* _What you need to do_: Pick out each line of the records in which the word "worn" appears.

(Task inputs begins)

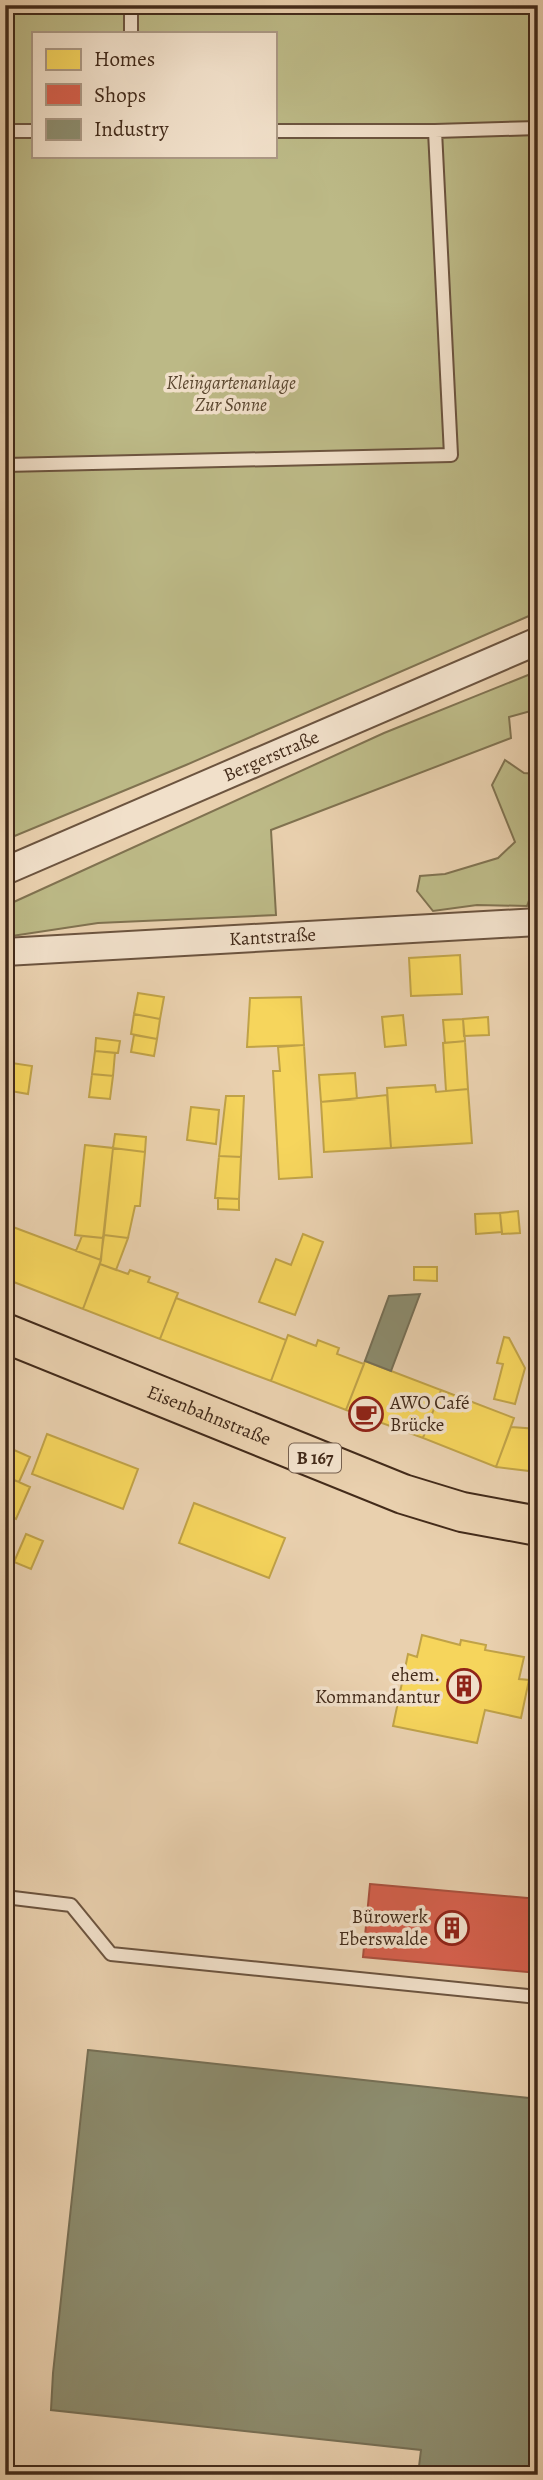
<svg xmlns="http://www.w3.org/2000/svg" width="543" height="2480" font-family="Alegreya,serif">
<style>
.green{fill:#bcb986;stroke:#807250;stroke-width:2;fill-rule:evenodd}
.homes{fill:#f6d55c;stroke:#c0a248;stroke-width:2}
.shops{fill:#d6604d;stroke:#aa503e;stroke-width:2}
.industry{fill:#8c8c6e;stroke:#766f55;stroke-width:2}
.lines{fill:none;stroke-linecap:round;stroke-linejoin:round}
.service-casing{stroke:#6c543f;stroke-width:16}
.minor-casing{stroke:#6c543f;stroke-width:30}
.primary-casing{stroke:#432b1a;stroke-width:42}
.service{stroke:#f1e0ca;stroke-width:12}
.minor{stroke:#f1e0ca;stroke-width:26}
.primary{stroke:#e9d0ae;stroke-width:38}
.labels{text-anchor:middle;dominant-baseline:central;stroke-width:7;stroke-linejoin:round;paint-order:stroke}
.shield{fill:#f1e0ca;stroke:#77614f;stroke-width:2}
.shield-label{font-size:18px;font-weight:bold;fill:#432b1a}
.park-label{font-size:19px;font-style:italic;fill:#5b4730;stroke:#f1e0ca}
.street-label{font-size:19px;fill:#432b1a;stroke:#f1e0ca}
.poi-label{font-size:19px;fill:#432b1a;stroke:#f1e0ca;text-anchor:end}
</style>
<rect width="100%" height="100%" fill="#e9d0ae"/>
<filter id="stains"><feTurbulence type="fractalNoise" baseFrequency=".00286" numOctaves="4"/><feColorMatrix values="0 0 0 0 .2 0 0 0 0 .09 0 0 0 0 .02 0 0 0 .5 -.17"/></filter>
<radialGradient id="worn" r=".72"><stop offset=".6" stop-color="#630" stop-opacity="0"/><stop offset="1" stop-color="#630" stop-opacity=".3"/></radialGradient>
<!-- green -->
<path class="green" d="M 5,5 L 538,5 L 538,612 L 186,765 L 5,840 ZM 33,33 L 275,33 L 275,156 L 33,156 Z
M 538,671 L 538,709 L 509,717 L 511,738 L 271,830 L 276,915 L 98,923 L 12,936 L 5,934 L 5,906 L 384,733 Z
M 505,760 L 524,773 L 538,774 L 538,854 L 533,854 L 536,881 L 527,906 L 477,905 L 433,911 L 417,891 L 420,876 L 445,874 L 498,858 L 515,842 L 492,785 Z"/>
<!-- homes -->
<path class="homes" d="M 460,955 L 462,994 L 411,996 L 409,958 Z
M 138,993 L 164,997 L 160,1019 L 134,1014 Z
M 301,997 L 304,1045 L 247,1047 L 250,998 Z
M 134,1014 L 160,1019 L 157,1039 L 131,1034 Z
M 403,1015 L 406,1045 L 385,1047 L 382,1017 Z
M 488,1017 L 489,1035 L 464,1036 L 463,1019 Z
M 463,1019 L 465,1041 L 445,1043 L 443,1020 Z
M 134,1035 L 157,1039 L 154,1056 L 131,1052 Z
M 96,1038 L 120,1041 L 118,1053 L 95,1051 Z
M 465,1041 L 468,1089 L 446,1091 L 443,1043 Z
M 304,1045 L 312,1177 L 279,1179 L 273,1071 L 280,1071 L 278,1047 Z
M 95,1051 L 115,1053 L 113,1076 L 92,1074 Z
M 5,1062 L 32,1066 L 28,1094 L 5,1090 Z
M 355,1073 L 357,1099 L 321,1102 L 319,1075 Z
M 92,1074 L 113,1076 L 110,1099 L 89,1097 Z
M 435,1085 L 436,1092 L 468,1089 L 472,1143 L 391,1148 L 387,1088 Z
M 387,1095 L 391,1148 L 324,1152 L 321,1102 Z
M 226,1096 L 244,1096 L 241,1157 L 219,1156 Z
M 191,1107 L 219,1110 L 216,1144 L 187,1140 Z
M 115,1134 L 146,1137 L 145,1152 L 113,1148 Z
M 85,1145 L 113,1148 L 103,1238 L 75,1235 Z
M 113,1148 L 145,1152 L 140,1206 L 135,1206 L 128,1238 L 104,1235 Z
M 219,1156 L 241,1157 L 239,1199 L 215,1198 Z
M 218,1198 L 239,1199 L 239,1210 L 218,1209 Z
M 518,1211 L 520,1233 L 502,1234 L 500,1213 Z
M 500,1213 L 502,1232 L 476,1234 L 475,1214 Z
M 5,1220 L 14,1223 L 6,1279 L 5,1279 Z
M 13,1227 L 101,1260 L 83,1309 L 6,1279 Z
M 303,1234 L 323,1242 L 295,1315 L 259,1302 L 276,1259 L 291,1265 Z
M 104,1235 L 128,1238 L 116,1270 L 100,1264 Z
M 82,1236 L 103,1238 L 101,1260 L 76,1251 Z
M 100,1264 L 128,1274 L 130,1270 L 150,1277 L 148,1282 L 178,1293 L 160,1339 L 83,1309 Z
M 414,1267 L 437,1267 L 437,1281 L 414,1280 Z
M 176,1298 L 286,1340 L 271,1381 L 160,1339 Z
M 288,1335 L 316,1346 L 318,1340 L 339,1348 L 337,1354 L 364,1364 L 346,1410 L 271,1381 Z
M 504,1337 L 509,1338 L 525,1368 L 515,1404 L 494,1399 L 503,1364 L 497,1363 Z
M 365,1361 L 441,1390 L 423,1438 L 346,1410 Z
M 441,1390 L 514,1418 L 496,1467 L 423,1438 Z
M 511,1427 L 538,1429 L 538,1472 L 496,1467 Z
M 47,1434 L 138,1469 L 123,1509 L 32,1474 Z
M 5,1446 L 30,1457 L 19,1482 L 5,1477 Z
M 12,1479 L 30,1487 L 16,1519 L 5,1515 L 5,1494 Z
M 194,1503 L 285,1538 L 269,1578 L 179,1543 Z
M 26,1534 L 43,1541 L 31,1569 L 14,1562 Z
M 422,1635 L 460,1645 L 461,1640 L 486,1645 L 485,1650 L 524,1657 L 519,1679 L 529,1680 L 521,1718 L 485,1710 L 477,1743 L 393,1726 L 408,1654 L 417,1657 Z"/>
<!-- shops -->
<path class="shops" d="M 370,1884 L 538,1899 L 538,1973 L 363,1957 Z"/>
<!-- industry -->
<path class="industry" d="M 420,1294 L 391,1371 L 365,1361 L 389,1296 Z
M 88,2050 L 538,2099 L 538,2475 L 418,2475 L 421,2450 L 51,2410 L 53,2373 Z"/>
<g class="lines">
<!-- service casing -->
<g class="service-casing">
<path id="service" d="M 131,33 L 131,5
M 5,131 L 33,131
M 275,131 L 435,131 L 538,128
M 5,465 L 451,455 L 435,131
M 5,1897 L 71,1905 L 111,1954 L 538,1997"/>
</g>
<!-- minor casing -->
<g class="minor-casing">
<g id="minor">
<path id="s1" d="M 5,871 L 538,641"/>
<path id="s2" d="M 5,952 L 538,922"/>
</g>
</g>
<!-- primary casing -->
<g class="primary-casing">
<g id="primary">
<path id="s3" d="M 5,1333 L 403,1494 L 462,1512 L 538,1526"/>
</g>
</g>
<!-- service -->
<use href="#service" class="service"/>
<!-- minor -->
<use href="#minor" class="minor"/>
<!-- primary -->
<use href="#primary" class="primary"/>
</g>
<!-- icons -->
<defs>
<g id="cafe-ring" transform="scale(1.75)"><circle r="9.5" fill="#f1e0ca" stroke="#8f2418" stroke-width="1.5"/><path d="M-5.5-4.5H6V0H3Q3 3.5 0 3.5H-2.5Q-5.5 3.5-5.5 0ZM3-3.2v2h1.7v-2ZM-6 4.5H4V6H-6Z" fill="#8f2418"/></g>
<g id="building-ring" transform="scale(1.75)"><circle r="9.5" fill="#f1e0ca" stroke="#8f2418" stroke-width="1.5"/><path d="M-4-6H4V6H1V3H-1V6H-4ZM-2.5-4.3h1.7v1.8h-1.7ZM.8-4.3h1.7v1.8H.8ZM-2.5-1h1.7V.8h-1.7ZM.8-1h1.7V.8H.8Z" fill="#8f2418"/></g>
</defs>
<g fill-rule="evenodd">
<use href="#cafe-ring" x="366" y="1414"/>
<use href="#building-ring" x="464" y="1686"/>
<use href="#building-ring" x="452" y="1928"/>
</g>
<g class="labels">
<!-- shield labels -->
<rect class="shield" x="289" y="1443.5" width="52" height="29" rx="5"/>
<g class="shield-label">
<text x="315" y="1458">B 167</text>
</g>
<!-- park labels -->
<g class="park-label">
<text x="231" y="383">Kleingartenanlage<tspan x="231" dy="22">Zur Sonne</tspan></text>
</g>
<!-- street labels -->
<g class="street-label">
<text stroke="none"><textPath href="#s1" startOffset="290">Bergerstraße</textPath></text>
<text stroke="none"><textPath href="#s2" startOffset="268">Kantstraße</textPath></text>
<text stroke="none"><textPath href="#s3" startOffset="220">Eisenbahnstraße</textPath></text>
</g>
<!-- poi labels -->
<g class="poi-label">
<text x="390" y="1403" text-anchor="start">AWO Café<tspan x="390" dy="22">Brücke</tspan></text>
<text x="440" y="1675">ehem.<tspan x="440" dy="22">Kommandantur</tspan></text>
<text x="428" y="1917">Bürowerk<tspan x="428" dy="22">Eberswalde</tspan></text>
</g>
</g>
<!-- margin -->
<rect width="543" height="2480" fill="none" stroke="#e9d0ae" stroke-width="28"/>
<rect x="7" y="7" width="529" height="2466" fill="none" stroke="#432b1a" stroke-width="3.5"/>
<rect x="14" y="14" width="515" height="2452" fill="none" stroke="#432b1a" stroke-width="2"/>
<!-- legend -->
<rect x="32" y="32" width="245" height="126" fill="#f1e0ca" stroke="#ab9884" stroke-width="2"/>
<rect x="46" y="49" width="35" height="21" fill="#f6d55c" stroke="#ab9884" stroke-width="2"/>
<text x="94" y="66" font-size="21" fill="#432b1a">Homes</text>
<rect x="46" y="84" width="35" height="21" fill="#d6604d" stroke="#ab9884" stroke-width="2"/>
<text x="94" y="102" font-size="21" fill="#432b1a">Shops</text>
<rect x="46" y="119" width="35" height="21" fill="#8c8c6e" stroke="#ab9884" stroke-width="2"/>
<text x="94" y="136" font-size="21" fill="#432b1a">Industry</text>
<rect width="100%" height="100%" filter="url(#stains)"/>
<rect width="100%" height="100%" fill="url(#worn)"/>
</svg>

(Task inputs ends)

* _Written response_:
<radialGradient id="worn" r=".72"><stop offset=".6" stop-color="#630" stop-opacity="0"/><stop offset="1" stop-color="#630" stop-opacity=".3"/></radialGradient>
<rect width="100%" height="100%" fill="url(#worn)"/>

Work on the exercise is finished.